Cara Luciana,

      Muito obrigado por sua carta publicada em 2 de outubro neste Vermelho, em que você comenta a novela A carta. Quero antes me desculpar por responder-lhe somente agora. É que, além dos compromissos todos a que temos que atender, tem aquela digestão que toda observação crítica ou elogiosa merece.

      João Cabral de Melo Neto diz, em uma sua conferência sobre criação poética, que há procedimentos criativos que nenhum escritor deve revelar. De fato, fazemos coisas inconfessáveis em literatura. Todavia, não considero "quebra de decoro literário" revelar que A carta era pra ser um conto em quatro partes.

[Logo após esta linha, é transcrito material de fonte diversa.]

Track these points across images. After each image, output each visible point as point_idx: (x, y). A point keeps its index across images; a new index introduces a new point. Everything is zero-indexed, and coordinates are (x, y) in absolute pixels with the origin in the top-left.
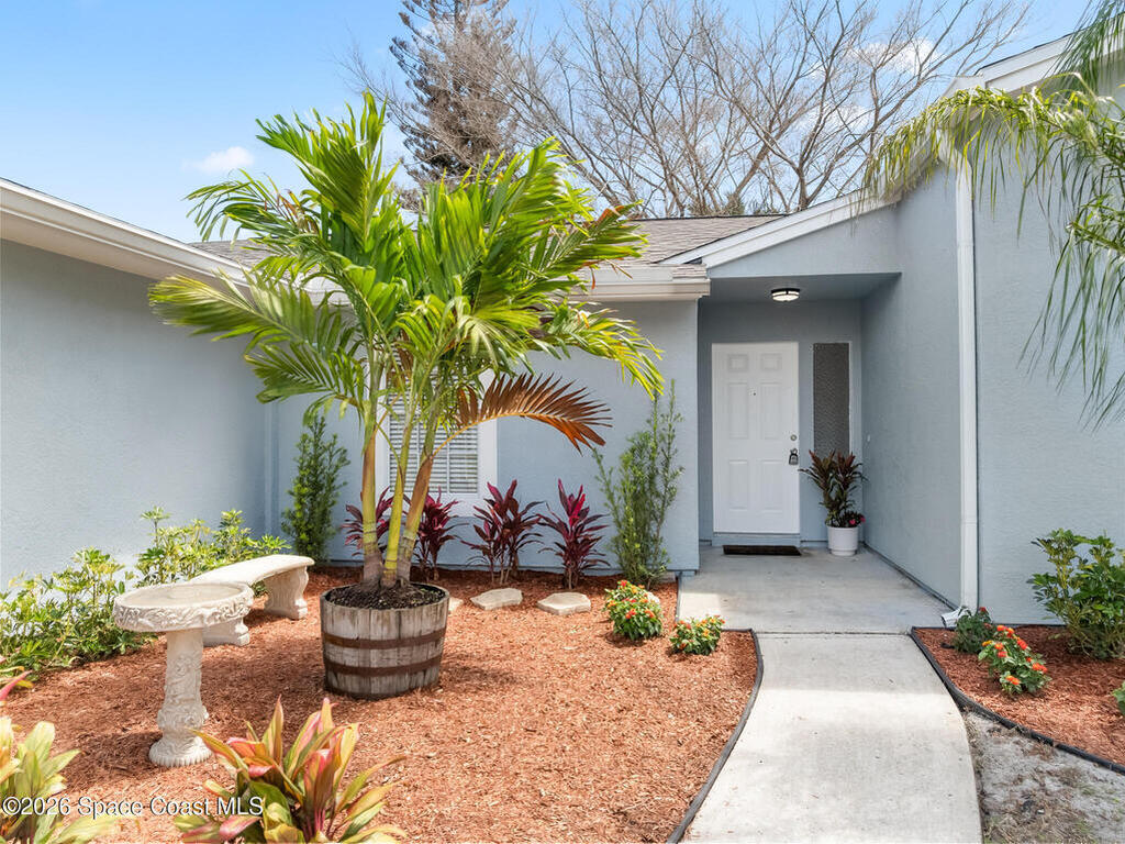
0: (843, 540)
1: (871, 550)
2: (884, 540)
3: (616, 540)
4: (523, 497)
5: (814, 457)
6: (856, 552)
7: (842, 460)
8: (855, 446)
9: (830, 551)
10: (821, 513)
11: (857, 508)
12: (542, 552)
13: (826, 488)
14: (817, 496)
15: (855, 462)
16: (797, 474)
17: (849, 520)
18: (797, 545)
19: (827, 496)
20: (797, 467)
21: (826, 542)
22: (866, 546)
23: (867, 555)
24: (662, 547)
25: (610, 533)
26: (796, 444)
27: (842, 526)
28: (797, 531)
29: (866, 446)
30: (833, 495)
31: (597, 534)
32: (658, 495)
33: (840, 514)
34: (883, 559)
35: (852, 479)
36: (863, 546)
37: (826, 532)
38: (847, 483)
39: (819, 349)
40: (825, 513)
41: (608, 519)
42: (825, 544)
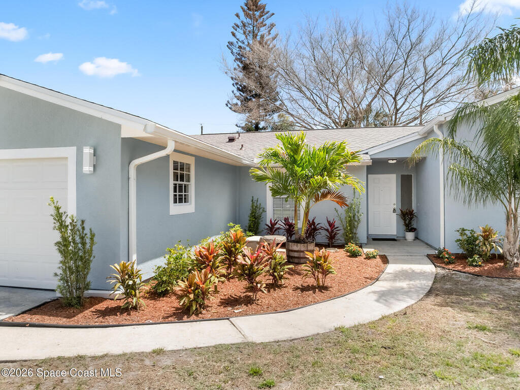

A idéia é que não passasse de um primeiro passo, um modesto ensaio no rumo da narrativa longa. No entanto, a conversa foi se esticando, os personagens ganhando contornos, eu me animando, e olha aí o sujeito claudicando numa noveleta sem rumo.

      Isso mesmo, sem rumo. Lá pelas tantas eu me disse: "Sujeito, trate de arrumar sentido pra isso, se não você está é lascado". Aí foi que me veio uma idéia e mergulhei nela.

      Pensa que me facilitou? Nada: aí é que ficou mais complicado. Em havendo um norte, o diabo foi manter a nau no rumo. Uma tentação danada de abrir mais quatro, cinco núcleos dramáticos. "Sossega, sujeito" — tornei a me dizer —, e fui em frente, no rumo do projeto.
Finda a faina, eis que releio tudo e, sinceramente, encontro tonelada e meia de lacunas. É aquilo: o lance seguro é escrever e reescrever e reformular e cortar e recortar. Até que, passados uns dez anos, você dê à luz uma obra que se possa dizer definitiva.

      Tudo isso eu aprendi lendo e estudando Mário de Andrade, para quem publicar algo antes de uma década de trabalho é sair nu a passeio. E tudo isso considerei — muito tarde, é verdade —, quando já ia no meio da confusão. Aí pensei: "o que está feito, remediado está. Agora não tem como voltar atrás. É mãos à obra e dar cabo disso. Depois, você não é Mário e não tem pretensão ao definitivo".

      O fato é que escrevi essa novela quase que no joelho. Os capítulos saíram de um dia para o outro. Foi uma fabulosa experiência, que não aconselho a ninguém. Primeiro, porque o trabalho sai muito a desejar. Segundo, que você fica com a casa cheia de hóspedes: os personagens. Eles entram com você no banho, deitam na cama e fazem uma zoada infernal: ou você dá um jeito na vida deles, ou eles irão assombrá-la pro resto da vida.

      De qualquer forma, livrei-me de tudo e de todos. Por agora, vou retomar uns continhos, umas crônicas da vida pedestre e me preparar para uma próxima. Tenho aqui umas duas idéias. São antigas. Se nenhuma outra furar a fila, como essa A carta, até o final do ano teremos outra noveleta aqui no Portal.

      Quanto à sua carta, Luciana, reitero meu agradecimento. Não sei se mereço os elogios. Certamente, não. Sobretudo no que respeita Raduam Nassar. Mas, se você se agradou da história, é porque algo nela a fez viver uma experiência estética pessoal e intransferível. Só por isso, já valeu a pena escrevê-la e publicá-la.